Hi-Outlines of the proof.

1. $\displaystyle S^\perp+W^\perp \subseteq (S\cap W)^\perp$
This is easy to show.

2. So if we show that dimension of LHS = dimension of RHS we are done

3. $\displaystyle S^\perp \cap W^\perp = (S + W)^\perp$
This can again be shown easily

4. dim($\displaystyle W$) + dim($\displaystyle W^\perp$) = dim($\displaystyle V$) = $\displaystyle n$
We will use this result directly. This is applicable for any sub-space W in V.

5. dim($\displaystyle S+W$) = dim($\displaystyle S$) + dim($\displaystyle W$) - dim($\displaystyle S \cap W$)
We will use this result directly.

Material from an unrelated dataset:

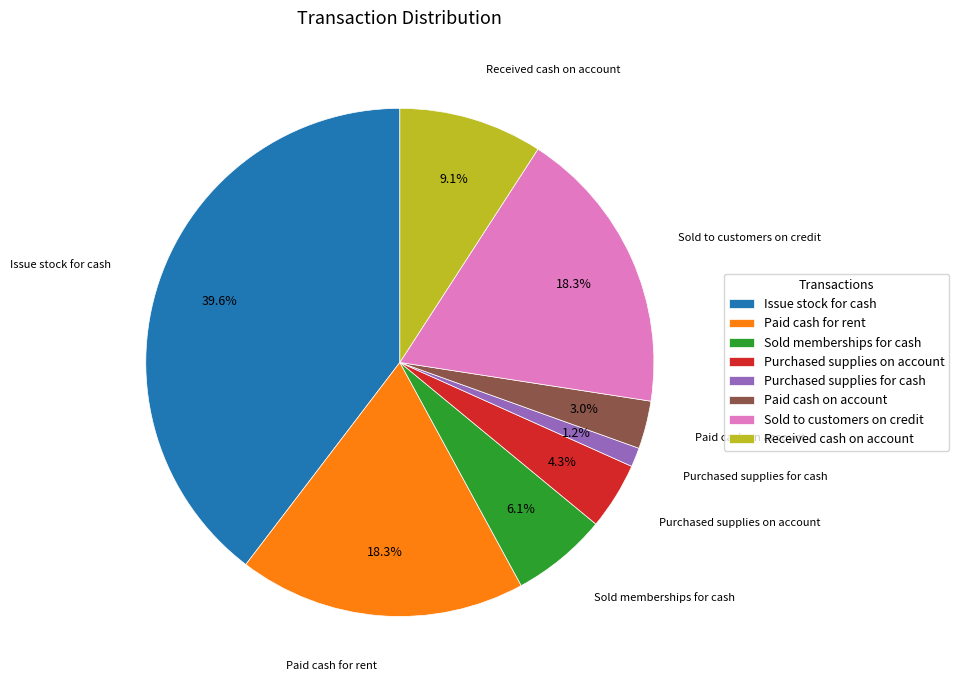

How many segments does this pie chart have?

8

This is applicable for any sub-paces S,W in V.

Let dim($\displaystyle S$) = s, dim($\displaystyle W$)=w, dim($\displaystyle S \cap W$) = i, dim($\displaystyle S+W$) = u
so, $\displaystyle s+w = u+i$

dim($\displaystyle S^\perp+W^\perp$) = dim($\displaystyle S^\perp$)+dim($\displaystyle W^\perp$) - dim($\displaystyle S^\perp \cap W^\perp$)
= $\displaystyle (n-s)+(n-w)-(n-u)$
= $\displaystyle (n-i)$
= dim($\displaystyle (S\cap W)^\perp$)

Hence we are done.